NIST Cyber Advisers Anxious Over Auditing Agencies

deepadesigns/Shutterstock.com

The proposed expansion of NIST's mission comes as the agency is quickly working to meet mandates in the cybersecurity executive order.

Members of an advisory board for the government’s cyber standards agency are skeptical about a House bill that would expand that agency’s mission to auditing cybersecurity across the federal government.

That bill, the NIST Cybersecurity Framework Assessment and Auditing Act, would task the National Institute of Standards and Technology with verifying agencies have proper cyber protections in place and reporting on laggards.

The bill passed out of the House Science Committee in March with only Republican support. It has not reached the House floor and does not have a Senate counterpart.

» Get the best federal technology news and ideas delivered right to your inbox. Sign up here.

NIST has historically advised agencies on cybersecurity but not conducted audits, which are typically done by the Government Accountability Office and agency inspectors general.

Members of NIST’s Information Security and Privacy Advisory Board expressed concern about expanding the agency’s mission during a meeting Wednesday—especially during a period of flux as agencies rush to implement new requirements included in a cybersecurity executive order President Donald Trump issued in May.

ISPAB members discussed penning a letter to executive branch officials urging caution about expanding NIST’s traditional mission but did reach a final decision.

A Science Committee staffer told board members in March that NIST should be auditing federal cybersecurity because other agencies are not.

NIST remains on track with a series of reports required by the cybersecurity executive order, officials told board members. Among other requirements, that order directed federal agencies to use the cybersecurity framework NIST developed for the private sector as part of their cybersecurity checklist.

NIST posted draft guidance soon after the president’s order was released that outlines ways agencies could align the cybersecurity framework with their current mandates under the Federal Information Security Management Act. That document is open for public comments through the end of the week.

Public Identity Management Among Likely Cuts in Trump Budget

Trump’s 2018 fiscal year budget request cut funding across NIST’s research components by 13 percent, but cyber research is only down 9 percent, Charles Romine, director of NIST’s Information Technology Laboratory, told board members.

Cybersecurity makes up just over half of the IT lab’s $114 million research budget in the 2018 budget at $60 million. 

NIST’s plan is to organize those cuts to retain funding for major government priorities and to allow dips for programs that are near the end of their life cycle or that are less central to NIST’s main mission, Romine said.

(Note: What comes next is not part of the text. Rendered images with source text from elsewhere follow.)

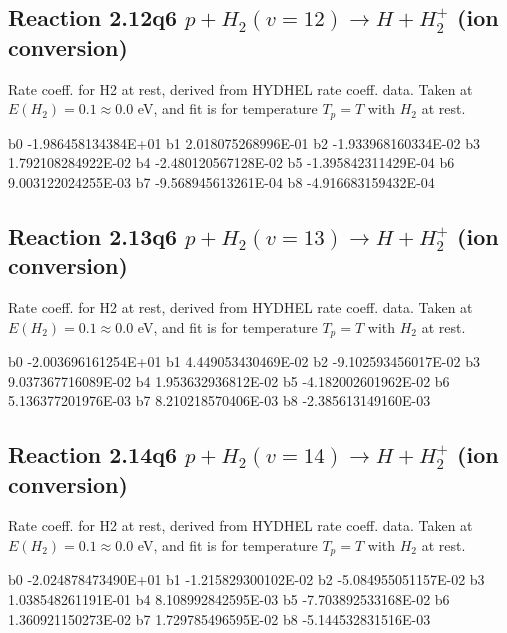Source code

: \newpage
\subsection{
Reaction 2.12q6
$ p + H_2(v=12) \rightarrow H + H_2^+$ (ion conversion)
}
Rate coeff. for H2 at rest, derived from HYDHEL rate coeff. data.
Taken at $E(H_2) = 0.1 \approx 0.0$ eV,  and fit is for temperature $T_p=T$ with $H_2$ at rest.

\begin{{small}}\begin{{verbatim}}

  b0 -1.986458134384E+01  b1  2.018075268996E-01  b2 -1.933968160334E-02
  b3  1.792108284922E-02  b4 -2.480120567128E-02  b5 -1.395842311429E-04
  b6  9.003122024255E-03  b7 -9.568945613261E-04  b8 -4.916683159432E-04

\end{{verbatim}}\end{{small}}

\newpage
\subsection{
Reaction 2.13q6
$ p + H_2(v=13) \rightarrow H + H_2^+$ (ion conversion)
}
Rate coeff. for H2 at rest, derived from HYDHEL rate coeff. data.
Taken at $E(H_2) = 0.1 \approx 0.0$ eV,  and fit is for temperature $T_p=T$ with $H_2$ at rest.

\begin{{small}}\begin{{verbatim}}

  b0 -2.003696161254E+01  b1  4.449053430469E-02  b2 -9.102593456017E-02
  b3  9.037367716089E-02  b4  1.953632936812E-02  b5 -4.182002601962E-02
  b6  5.136377201976E-03  b7  8.210218570406E-03  b8 -2.385613149160E-03

\end{{verbatim}}\end{{small}}

\newpage
\subsection{
Reaction 2.14q6
$ p + H_2(v=14) \rightarrow H + H_2^+$ (ion conversion)
}
Rate coeff. for H2 at rest, derived from HYDHEL rate coeff. data.
Taken at $E(H_2) = 0.1 \approx 0.0$ eV,  and fit is for temperature $T_p=T$ with $H_2$ at rest.

\begin{{small}}\begin{{verbatim}}

  b0 -2.024878473490E+01  b1 -1.215829300102E-02  b2 -5.084955051157E-02
  b3  1.038548261191E-01  b4  8.108992842595E-03  b5 -7.703892533168E-02
  b6  1.360921150273E-02  b7  1.729785496595E-02  b8 -5.144532831516E-03

\end{{verbatim}}\end{{small}}

\newpage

Among programs slated for a likely cut in funding is the Trusted Identities Group, a successor to NIST’s National Strategy for Trusted Identities in Cyberspace, Romine told Nextgov. The Trusted Identities Group funds pilot programs related to online identity verification among other projects.

Parsing the Moderates

This summer, NIST hopes to release the fifth revision of its publication that recommends security controls for federal information systems—the technical title is NIST Special Publication 800-53—Ron Ross, a NIST fellow focused on cybersecurity, told board members.

One update in the new revision, Ross said, is that NIST will recommend that instead of simply categorizing information systems as having low, moderate and high importance for security, the agency will suggest breaking up the moderate level into low-moderate, moderate-moderate and high-moderate levels.

About 70 percent of information systems are categorized as moderate impact, Ross said, so the new division will help agencies make more nuanced decisions about how to balance security, cost and efficiency in those systems, including choosing which ones can be safely migrated to computer clouds.